**Sağlanan kayıtlar**
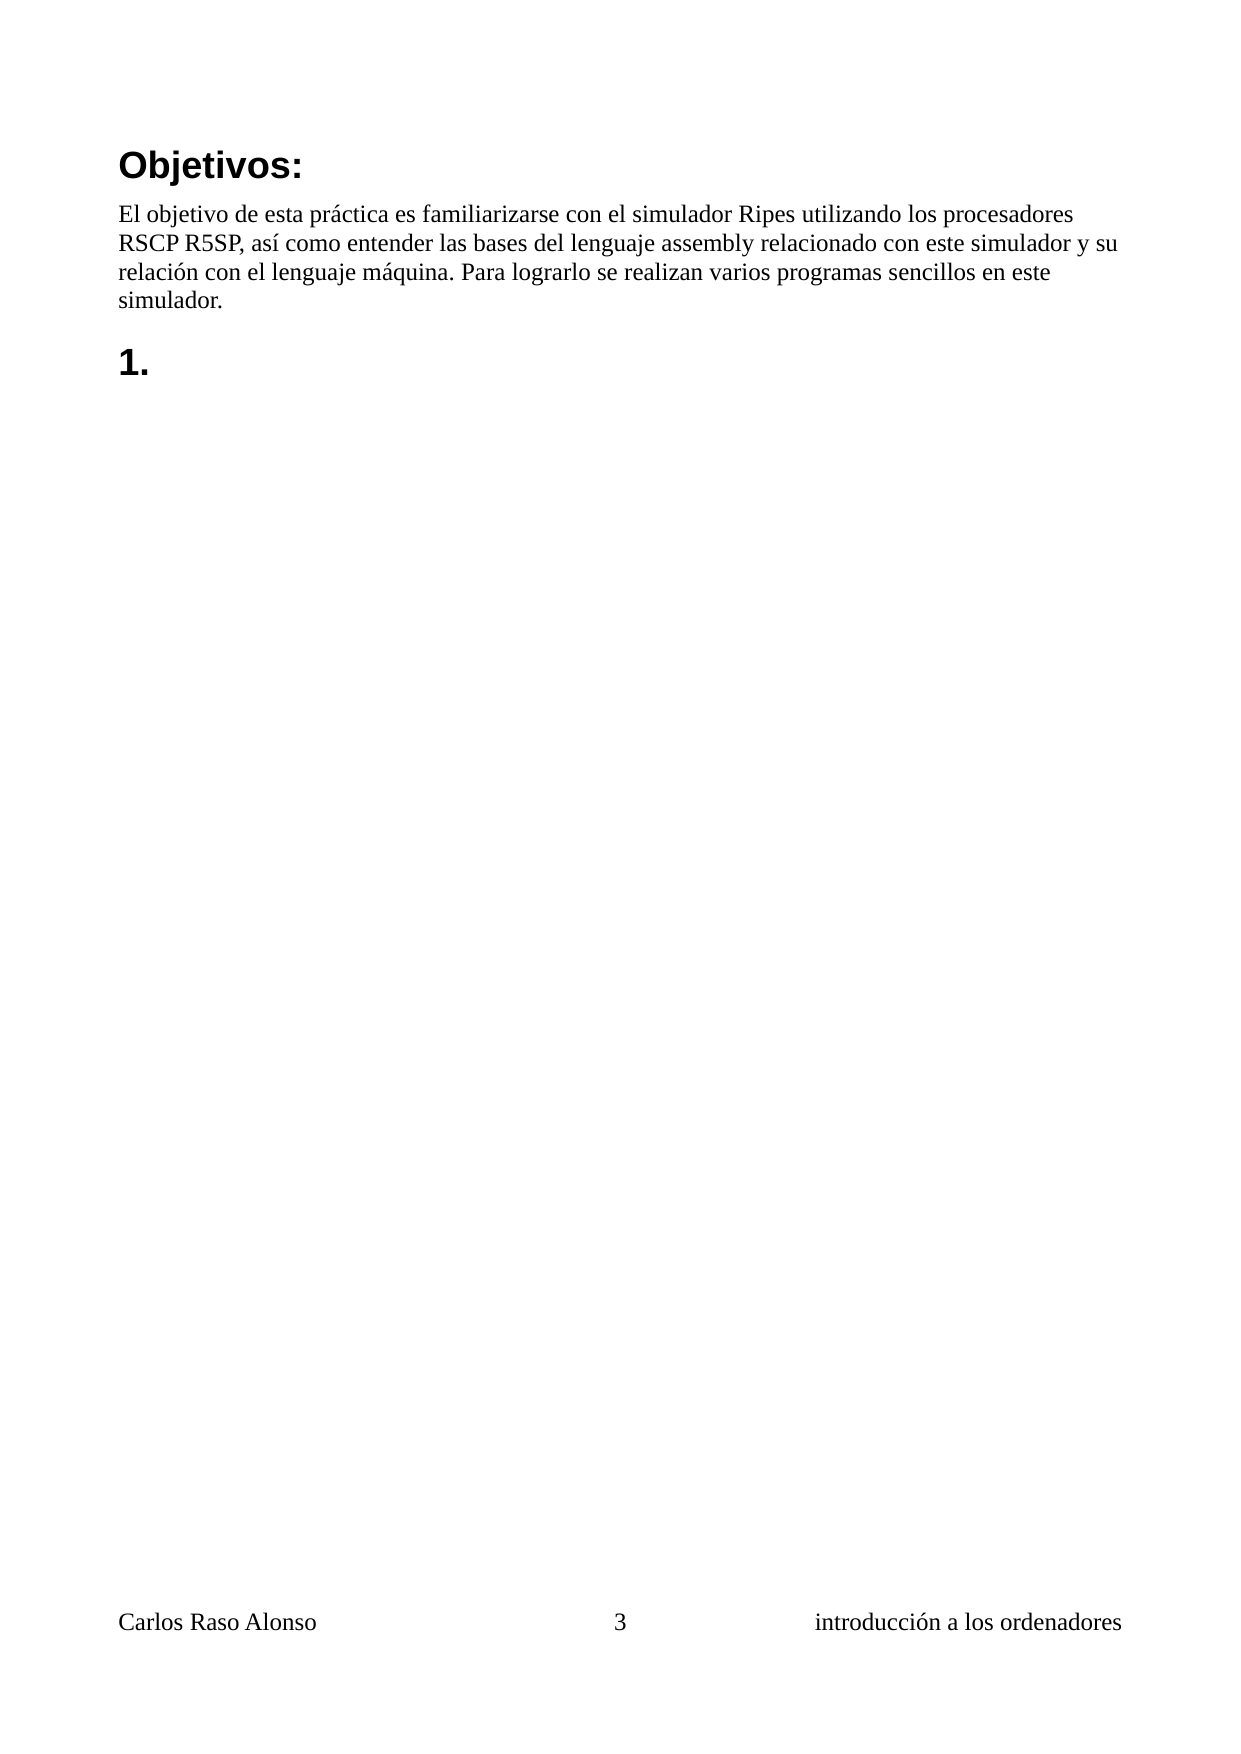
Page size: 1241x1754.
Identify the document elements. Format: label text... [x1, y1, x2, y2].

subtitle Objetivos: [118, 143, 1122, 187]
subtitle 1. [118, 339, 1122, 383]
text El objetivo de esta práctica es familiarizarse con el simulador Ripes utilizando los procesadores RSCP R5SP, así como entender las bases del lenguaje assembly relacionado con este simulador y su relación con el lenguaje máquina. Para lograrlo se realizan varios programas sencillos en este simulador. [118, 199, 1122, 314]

* * *

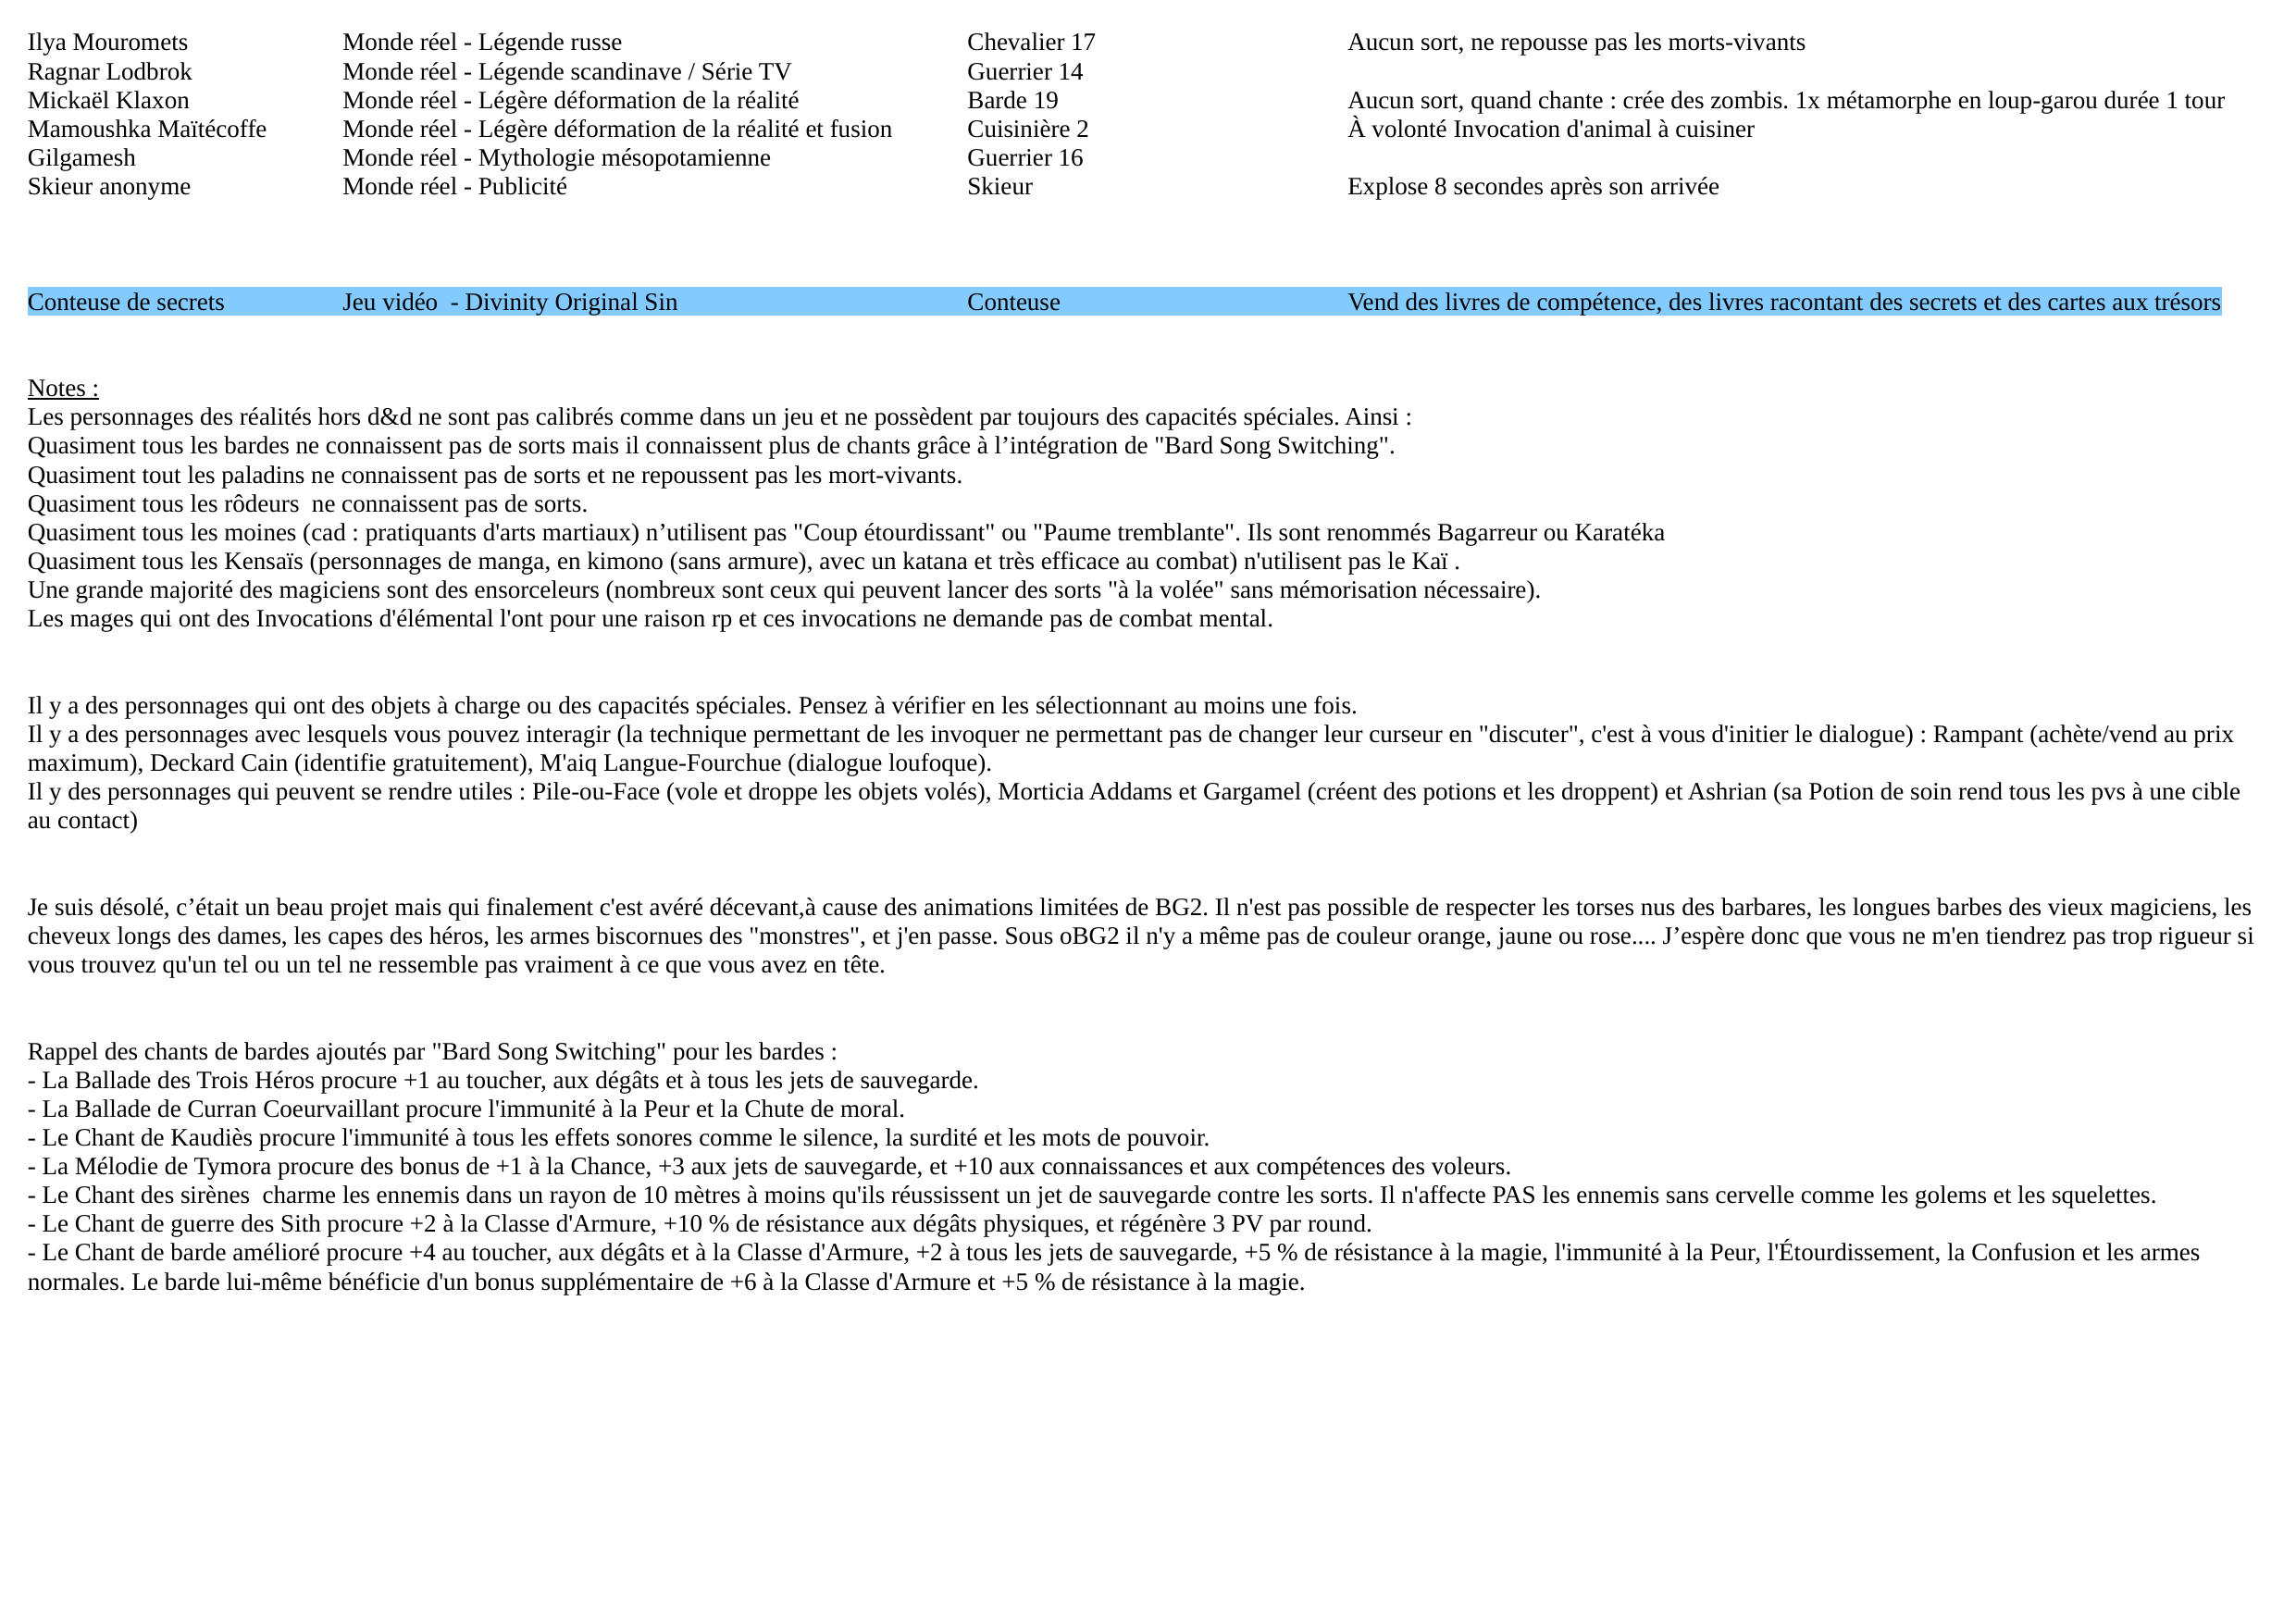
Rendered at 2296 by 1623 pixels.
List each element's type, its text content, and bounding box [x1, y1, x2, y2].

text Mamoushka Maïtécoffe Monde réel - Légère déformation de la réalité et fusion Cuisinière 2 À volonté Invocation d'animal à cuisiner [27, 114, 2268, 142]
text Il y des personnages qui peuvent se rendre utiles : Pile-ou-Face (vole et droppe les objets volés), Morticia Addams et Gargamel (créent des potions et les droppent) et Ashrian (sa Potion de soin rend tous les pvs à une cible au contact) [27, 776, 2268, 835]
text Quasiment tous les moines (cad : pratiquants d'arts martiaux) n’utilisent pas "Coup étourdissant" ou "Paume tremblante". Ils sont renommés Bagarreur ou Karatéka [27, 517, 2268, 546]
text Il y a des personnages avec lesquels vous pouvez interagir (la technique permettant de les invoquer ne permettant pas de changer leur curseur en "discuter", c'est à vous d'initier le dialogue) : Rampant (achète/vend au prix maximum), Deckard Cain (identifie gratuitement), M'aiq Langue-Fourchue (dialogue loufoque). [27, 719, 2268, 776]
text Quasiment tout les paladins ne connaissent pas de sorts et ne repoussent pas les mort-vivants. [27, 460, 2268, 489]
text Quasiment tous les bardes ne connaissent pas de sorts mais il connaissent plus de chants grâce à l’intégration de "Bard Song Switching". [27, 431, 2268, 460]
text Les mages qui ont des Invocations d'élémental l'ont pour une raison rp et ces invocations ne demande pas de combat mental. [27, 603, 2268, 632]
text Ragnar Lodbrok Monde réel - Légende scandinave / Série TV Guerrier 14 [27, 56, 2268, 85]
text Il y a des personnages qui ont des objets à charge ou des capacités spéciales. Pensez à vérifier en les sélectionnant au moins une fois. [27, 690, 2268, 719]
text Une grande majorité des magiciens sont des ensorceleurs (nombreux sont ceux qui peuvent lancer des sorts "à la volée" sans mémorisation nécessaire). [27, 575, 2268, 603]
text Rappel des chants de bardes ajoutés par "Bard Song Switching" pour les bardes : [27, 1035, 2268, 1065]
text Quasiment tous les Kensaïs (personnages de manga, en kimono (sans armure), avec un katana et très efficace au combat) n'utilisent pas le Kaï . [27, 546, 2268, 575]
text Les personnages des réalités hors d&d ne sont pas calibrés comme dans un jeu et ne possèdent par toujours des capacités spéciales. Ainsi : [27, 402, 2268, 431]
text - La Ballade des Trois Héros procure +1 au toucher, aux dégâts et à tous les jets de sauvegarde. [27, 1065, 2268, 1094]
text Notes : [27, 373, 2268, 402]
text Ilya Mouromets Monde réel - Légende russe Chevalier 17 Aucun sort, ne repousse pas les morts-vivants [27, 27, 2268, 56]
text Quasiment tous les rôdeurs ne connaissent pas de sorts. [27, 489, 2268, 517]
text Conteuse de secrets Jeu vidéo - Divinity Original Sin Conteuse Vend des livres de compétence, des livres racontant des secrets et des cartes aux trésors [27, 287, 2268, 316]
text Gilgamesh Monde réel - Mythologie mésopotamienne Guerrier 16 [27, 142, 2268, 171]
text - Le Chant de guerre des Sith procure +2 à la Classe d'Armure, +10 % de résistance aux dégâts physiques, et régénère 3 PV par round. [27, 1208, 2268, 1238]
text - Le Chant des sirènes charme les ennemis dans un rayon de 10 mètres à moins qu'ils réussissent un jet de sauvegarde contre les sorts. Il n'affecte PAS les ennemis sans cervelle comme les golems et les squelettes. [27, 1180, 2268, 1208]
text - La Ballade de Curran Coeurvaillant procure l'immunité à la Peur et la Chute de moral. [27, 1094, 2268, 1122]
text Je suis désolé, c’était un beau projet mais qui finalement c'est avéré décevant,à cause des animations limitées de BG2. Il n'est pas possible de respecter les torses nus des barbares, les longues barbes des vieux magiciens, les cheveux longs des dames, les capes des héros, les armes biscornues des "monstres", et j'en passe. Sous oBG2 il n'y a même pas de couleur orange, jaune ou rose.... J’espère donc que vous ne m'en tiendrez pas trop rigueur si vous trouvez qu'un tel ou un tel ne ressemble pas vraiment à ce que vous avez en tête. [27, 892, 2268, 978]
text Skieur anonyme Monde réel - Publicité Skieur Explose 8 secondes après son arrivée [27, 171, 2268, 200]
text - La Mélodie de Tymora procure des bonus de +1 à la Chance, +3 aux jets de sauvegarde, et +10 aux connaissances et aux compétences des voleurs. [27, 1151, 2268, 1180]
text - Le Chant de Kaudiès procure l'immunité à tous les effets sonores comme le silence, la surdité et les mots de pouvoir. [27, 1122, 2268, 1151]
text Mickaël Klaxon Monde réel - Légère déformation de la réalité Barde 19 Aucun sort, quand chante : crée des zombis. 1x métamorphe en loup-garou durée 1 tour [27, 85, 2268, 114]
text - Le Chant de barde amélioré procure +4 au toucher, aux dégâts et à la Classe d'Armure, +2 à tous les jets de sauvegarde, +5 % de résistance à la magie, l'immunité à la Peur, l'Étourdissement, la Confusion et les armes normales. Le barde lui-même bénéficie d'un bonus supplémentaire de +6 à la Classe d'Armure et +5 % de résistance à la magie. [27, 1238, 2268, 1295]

**Alıştırma gereksinimleri**
Kayıtlarda "Rendered at 2296 by 1623 pixels." ifadesini içeren satırdan başlayıp "text Mamoushka Maïtécoffe" ifadesini içeren satırdan sonra durun. Bu satırları "Cuisinière" yerine "Cuisinier" koyarak düzenleyin ve başka hiçbir şeyi değiştirmeden yeniden yazın.

**Alıştırmanın yanıtı**
Rendered at 2296 by 1623 pixels.
List each element's type, its text content, and bounding box [x1, y1, x2, y2].

text Mamoushka Maïtécoffe Monde réel - Légère déformation de la réalité et fusion Cuisinier 2 À volonté Invocation d'animal à cuisiner [27, 114, 2268, 142]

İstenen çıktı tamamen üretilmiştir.